The second argument of {\tt pthread\_join()} in line
\ref{threadExample2A} provides the pointer to the return value of the
function that was executed by the thread. Since {\tt c} by itself is
a pointer to a double, {\tt \&c} is a pointer to a pointer to a
double, i.e., of type {\tt (double **)}. However, {\tt pthread\_join()}
assumes the second argument is a void pointer to a pointer and hence a
typecast is used to keep the compiler from complaining.
In the next example, shown in Program \ref{pro:threadsExamp3}, {\tt
func1()} and {\tt func2()} are modified so that they each take an
argument. These arguments are the double variables {\tt e} and {\tt
d} that are set in {\tt main()}.
\begin{program}
{\tt threads-example3.c}: Functions {\tt func1()} and {\tt func2()}
have been modified so that they now take arguments.
\label{pro:threadsExamp3}
\codemiddle
\begin{lstlisting}
/* threaded implementation -- passing arguments and
returning a value */
#include <stdio.h>
#include <stdlib.h>
#include <pthread.h>
double *func1(double *);
void *func2(double *);
double a, b;
int main() {
double *c; // used for return value from func1
double d=3.0, e=2.0; // arguments passed to functions
pthread_t thread1, thread2; // ID's for threads
pthread_create(&thread1, NULL, (void *)func1, (void *)&d);
pthread_create(&thread2, NULL, (void *)func2, (void *)&e);
pthread_join(thread1,(void **)&c);
printf("a,c: %f %f\n", a, *c);
pthread_join(thread2,NULL);
printf("b: %f\n", b);
return 0;
}
double *func1(double *arg) {
int i, j;
double *c;
c=(double *)malloc(sizeof(double));
*c = 10.0;
for (j=0;j<4000;j++)
for (i=0;i<1000000;i++)
a = (*arg)*j+i;
return c;
}
void *func2(double *arg) {
int i, j;
for (j=0;j<4000;j++)
for (i=0;i<1000000;i++)

REQUIRED ACTION =>
According to the pthreads excerpt, why is a typecast used on the second argument of pthread_join()?

RECORD EXCERPTS =>
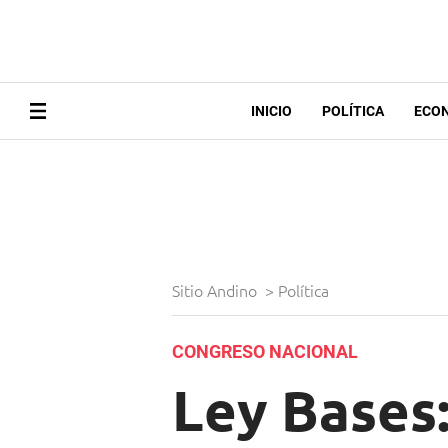
INICIO
POLÍTICA
ECO
Sitio Andino
>
Política
CONGRESO NACIONAL
Ley Bases: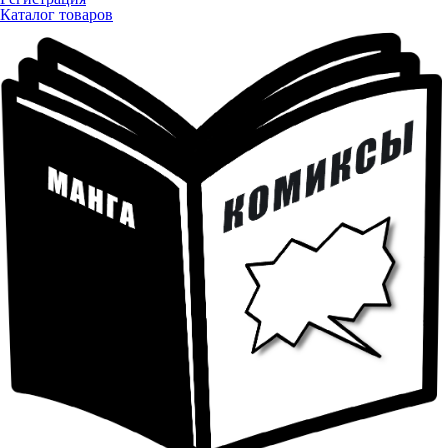
Каталог товаров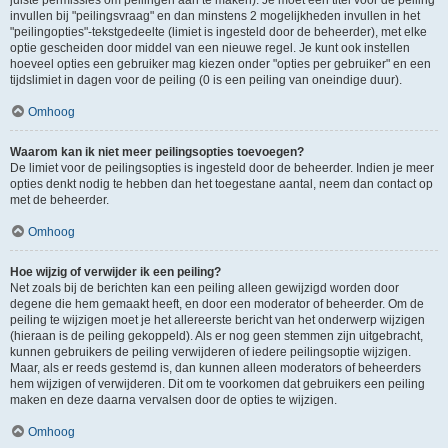
juiste permissies om peilingen aan te maken). Je moet een titel voor de peiling
invullen bij "peilingsvraag" en dan minstens 2 mogelijkheden invullen in het
"peilingopties"-tekstgedeelte (limiet is ingesteld door de beheerder), met elke
optie gescheiden door middel van een nieuwe regel. Je kunt ook instellen
hoeveel opties een gebruiker mag kiezen onder "opties per gebruiker" en een
tijdslimiet in dagen voor de peiling (0 is een peiling van oneindige duur).
Omhoog
Waarom kan ik niet meer peilingsopties toevoegen?
De limiet voor de peilingsopties is ingesteld door de beheerder. Indien je meer
opties denkt nodig te hebben dan het toegestane aantal, neem dan contact op
met de beheerder.
Omhoog
Hoe wijzig of verwijder ik een peiling?
Net zoals bij de berichten kan een peiling alleen gewijzigd worden door
degene die hem gemaakt heeft, en door een moderator of beheerder. Om de
peiling te wijzigen moet je het allereerste bericht van het onderwerp wijzigen
(hieraan is de peiling gekoppeld). Als er nog geen stemmen zijn uitgebracht,
kunnen gebruikers de peiling verwijderen of iedere peilingsoptie wijzigen.
Maar, als er reeds gestemd is, dan kunnen alleen moderators of beheerders
hem wijzigen of verwijderen. Dit om te voorkomen dat gebruikers een peiling
maken en deze daarna vervalsen door de opties te wijzigen.
Omhoog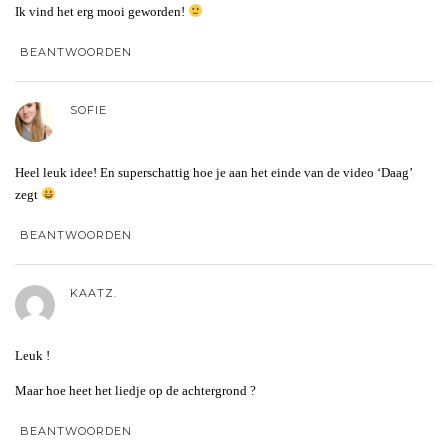
Ik vind het erg mooi geworden!
BEANTWOORDEN
SOFIE
Heel leuk idee! En superschattig hoe je aan het einde van de video ‘Daag’
zegt
BEANTWOORDEN
KAATZ.
Leuk !
Maar hoe heet het liedje op de achtergrond ?
BEANTWOORDEN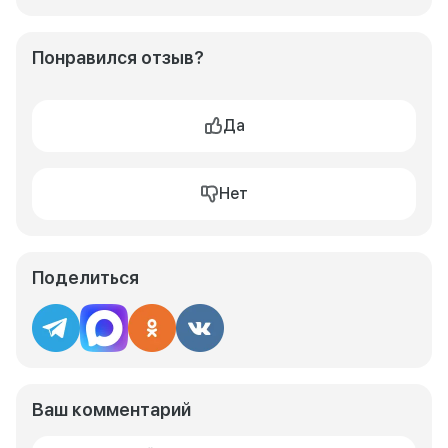
Понравился отзыв?
Да
Нет
Поделиться
Ваш комментарий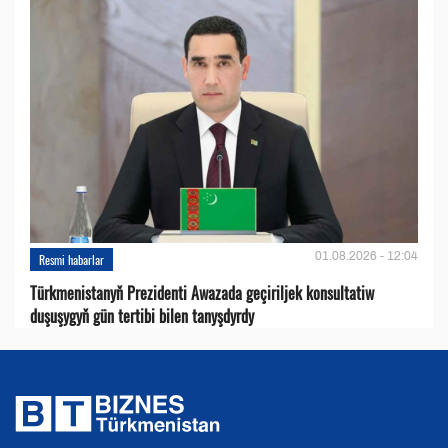
01.08.2026 - 12:04
Resmi habarlar
Türkmenistanyň Prezidenti Awazada geçiriljek konsultatiw
duşuşygyň gün tertibi bilen tanyşdyrdy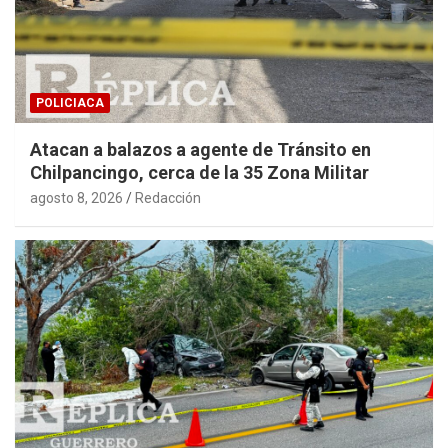
POLICIACA
Atacan a balazos a agente de Tránsito en
Chilpancingo, cerca de la 35 Zona Militar
agosto 8, 2026
Redacción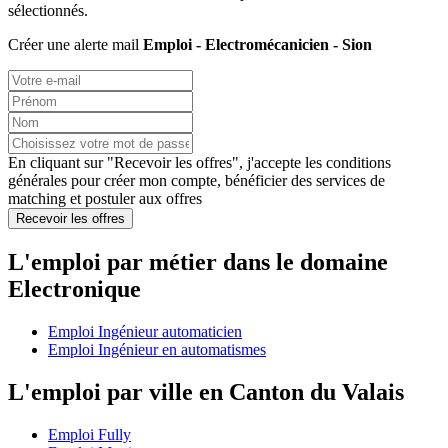
sélectionnés.
Créer une alerte mail
Emploi - Electromécanicien - Sion
En cliquant sur "Recevoir les offres", j'accepte les
conditions
générales
pour créer mon compte, bénéficier des services de
matching et postuler aux offres
Recevoir les offres
L'emploi par métier dans le domaine
Electronique
Emploi Ingénieur automaticien
Emploi Ingénieur en automatismes
L'emploi par ville en Canton du Valais
Emploi Fully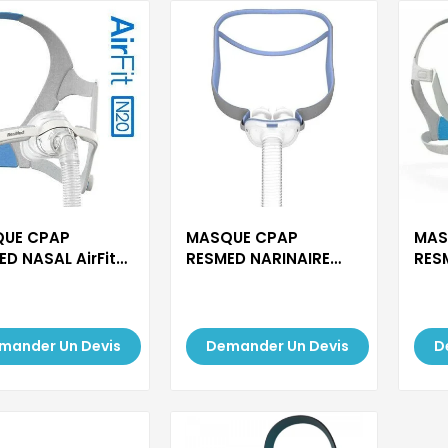
UE CPAP
MASQUE CPAP
MAS
 NASAL AirFit
RESMED NARINAIRE
RESM
AirF...
F...
mander Un Devis
Demander Un Devis
D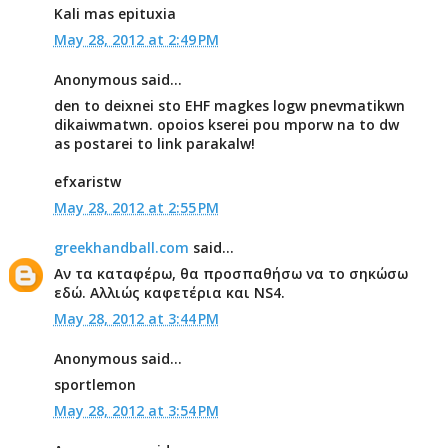
Kali mas epituxia
May 28, 2012 at 2:49 PM
Anonymous said...
den to deixnei sto EHF magkes logw pnevmatikwn
dikaiwmatwn. opoios kserei pou mporw na to dw
as postarei to link parakalw!
efxaristw
May 28, 2012 at 2:55 PM
greekhandball.com
said...
Αν τα καταφέρω, θα προσπαθήσω να το σηκώσω
εδώ. Αλλιώς καφετέρια και ΝS4.
May 28, 2012 at 3:44 PM
Anonymous said...
sportlemon
May 28, 2012 at 3:54 PM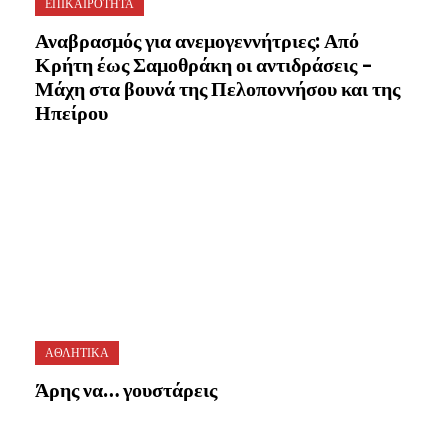
ΕΠΙΚΑΙΡΟΤΗΤΑ
Αναβρασμός για ανεμογεννήτριες: Από
Κρήτη έως Σαμοθράκη οι αντιδράσεις –
Μάχη στα βουνά της Πελοποννήσου και της
Ηπείρου
ΑΘΛΗΤΙΚΑ
Άρης να… γουστάρεις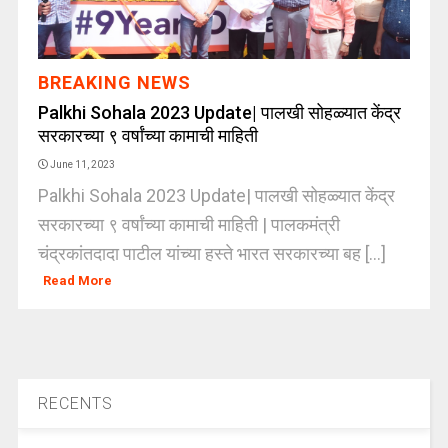
BREAKING NEWS
Palkhi Sohala 2023 Update| पालखी सोहळ्यात केंद्र
सरकारच्या ९ वर्षांच्या कामाची माहिती
June 11, 2023
Palkhi Sohala 2023 Update| पालखी सोहळ्यात केंद्र
सरकारच्या ९ वर्षांच्या कामाची माहिती | पालकमंत्री
चंद्रकांतदादा पाटील यांच्या हस्ते भारत सरकारच्या बह [...]
Read More
RECENTS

TASK RESULT =>
It keeps the compiler from complaining, because pthread_join() assumes its second argument is a void pointer to a pointer, while &c is of type (double **).